When, following this testimony on May 14, the Senate committee members asked for information about the conversations, Adams balked. He said that “instructions of the Executive Branch” barred him from telling of the conversations at that key meeting on January 21. Committee members were concerned. How could they obtain the evidence necessary to draw a conclusion on the hearings if they were to be barred from all “high-level discussions of the Executive Branch”?

The Army-McCarthy hearings centered on charges and countercharges involving Army Secretary Stevens, John G. Adams, Defense Department General Counsel H. Struve Hensel, Senator Joseph McCarthy, Roy M. Cohn, and Francis P. Carr. Cohn was chief counsel for McCarthy’s Permanent Investigating Subcommittee, and Carr was chief investigator.

The Department of the Army alleged that Senator McCarthy, Cohn, and Carr had improperly used the power of the McCarthy subcommittee to obtain preferential treatment for Cohn’s pal, Private G. David Schine. It was contended that the tough and aggressive little Cohn had tried to intimidate the Army and Defense officials to get Schine a commission or a special assignment as an assistant to the Secretary of the Army, or a post in the Central Intelligence Agency. It was also charged that Cohn had suggested that Private Schine might be given a special assignment to work with the McCarthy committee. In fact, Schine had been drafted and after a short time on regular Army duty was permitted to leave his regular duties to work with Cohn on the McCarthy committee investigations.

On the other side, Army Secretary Stevens contended that McCarthy and Cohn had launched a vindictive probe of the Army security programs in reprisal against those who had not co-operated to grant special treatment to Private Schine.

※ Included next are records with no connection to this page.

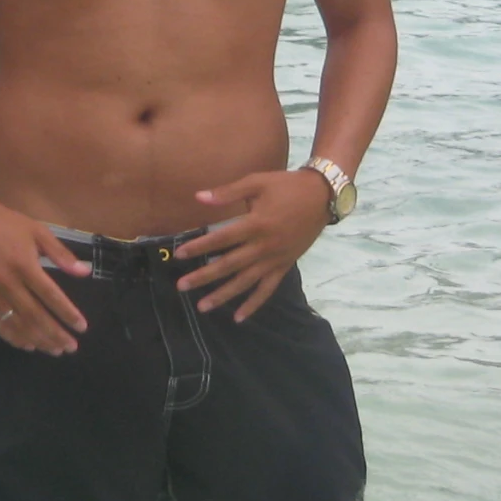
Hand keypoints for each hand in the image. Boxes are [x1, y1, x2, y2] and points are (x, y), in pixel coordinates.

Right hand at [0, 197, 90, 355]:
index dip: (67, 314)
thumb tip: (85, 272)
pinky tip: (28, 345)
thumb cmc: (6, 224)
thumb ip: (61, 254)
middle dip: (55, 334)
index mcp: (24, 265)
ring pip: (17, 324)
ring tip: (55, 350)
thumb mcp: (38, 231)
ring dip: (38, 340)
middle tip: (71, 347)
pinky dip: (13, 338)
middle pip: (35, 316)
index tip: (82, 327)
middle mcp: (8, 283)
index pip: (50, 296)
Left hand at [172, 169, 328, 321]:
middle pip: (229, 265)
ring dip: (224, 295)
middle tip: (182, 286)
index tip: (179, 255)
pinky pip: (267, 289)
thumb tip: (199, 197)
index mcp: (256, 224)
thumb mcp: (257, 182)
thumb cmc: (286, 186)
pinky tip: (239, 317)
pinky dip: (254, 304)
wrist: (321, 196)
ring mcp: (275, 259)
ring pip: (246, 282)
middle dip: (204, 276)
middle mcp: (264, 246)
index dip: (199, 247)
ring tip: (203, 306)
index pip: (221, 239)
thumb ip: (228, 192)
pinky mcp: (284, 266)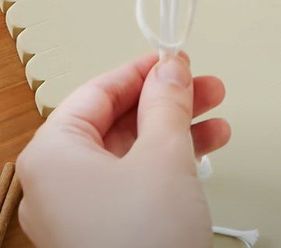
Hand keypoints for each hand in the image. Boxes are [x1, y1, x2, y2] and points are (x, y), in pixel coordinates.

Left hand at [16, 54, 229, 247]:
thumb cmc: (146, 240)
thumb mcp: (163, 156)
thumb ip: (167, 103)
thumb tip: (172, 67)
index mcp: (56, 154)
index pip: (98, 92)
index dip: (140, 71)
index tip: (172, 58)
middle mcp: (63, 179)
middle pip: (120, 119)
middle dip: (168, 101)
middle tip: (203, 84)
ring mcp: (87, 205)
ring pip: (136, 147)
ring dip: (179, 128)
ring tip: (217, 116)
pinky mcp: (112, 224)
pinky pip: (142, 175)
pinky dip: (175, 158)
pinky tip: (208, 147)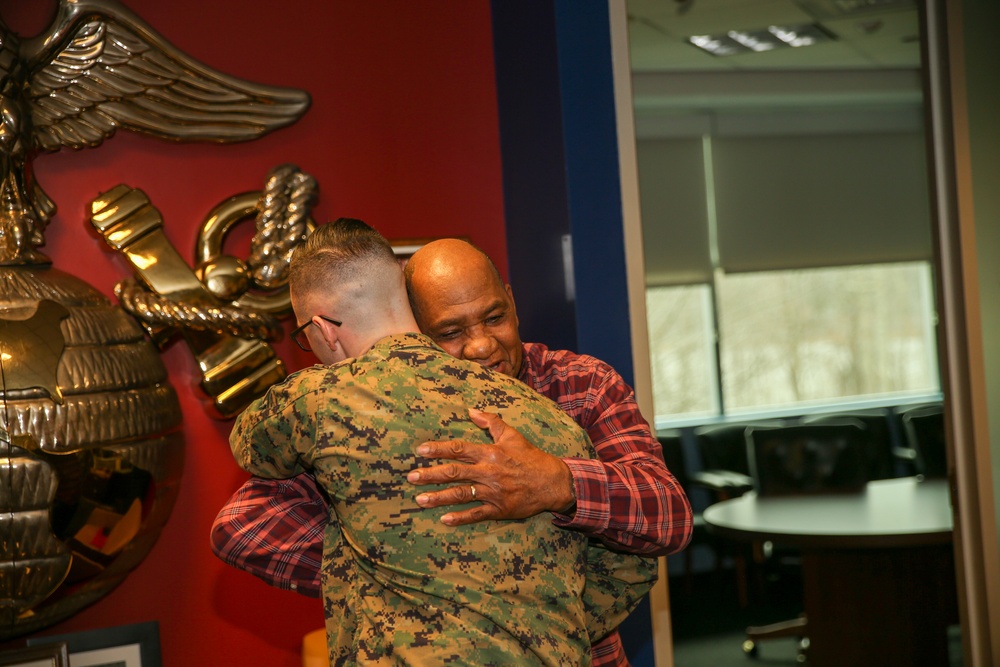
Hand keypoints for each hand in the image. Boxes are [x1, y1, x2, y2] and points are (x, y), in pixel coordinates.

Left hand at [407, 408, 575, 525]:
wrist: (552, 482)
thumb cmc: (530, 456)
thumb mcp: (512, 435)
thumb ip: (491, 421)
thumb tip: (471, 410)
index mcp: (490, 453)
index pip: (459, 450)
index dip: (439, 450)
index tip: (420, 450)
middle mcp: (489, 472)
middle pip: (454, 473)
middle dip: (430, 475)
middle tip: (411, 477)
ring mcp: (494, 492)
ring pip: (462, 494)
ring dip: (439, 497)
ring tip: (419, 499)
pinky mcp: (499, 509)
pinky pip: (477, 514)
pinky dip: (460, 517)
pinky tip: (444, 519)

Senator McCarthy countercharged that the Army tried to blackmail his investigating subcommittee into dropping its investigation of the Army loyalty-security setup by threatening to circulate an embarrassing report about Cohn and Schine. The Wisconsin Senator declared that his investigation of the Army loyalty-security program was fully justified, and reiterated his charge that Major Irving Peress had been promoted by the Army despite his record as a “subversive.” McCarthy did not deny that he had criticized Brigadier General Ralph Zwicker as a “disgrace” in uniform. And he renewed his assault on the Fort Monmouth Missile Research Center as a place honeycombed with “Reds.”

It was easy to understand why the Eisenhower administration held the January 21 meeting at the Justice Department to decide how to handle Senator McCarthy. However, it was not so easy to understand why, after testifying there had been such a meeting, Army Counsel Adams refused to tell what was said.

Senator Stuart Symington, the handsome Missouri Democrat, was amazed that testimony would be barred on such a crucial meeting. He declared that testimony on the January 21 meeting was essential to determine the responsibility for the Defense Department’s attempt to stop Senator Joseph McCarthy.

“This was a high-level discussion of the executive department, and this witness [Adams] has been instructed not to testify as to the interchange of views of people at that high-level meeting,” explained Joseph N. Welch, the gentle-voiced Boston lawyer who was serving as a special counsel for the Army.

“Does that mean we are going to get the information about low-level discussions but not about high-level discussions?” Senator Symington asked.

“That is only, sir, what I have been informed,” Welch replied and then carefully made it clear he was not passing on the right or wrong of the policy. “It isn’t a point of what I like. It is a point of what the witness has been instructed.”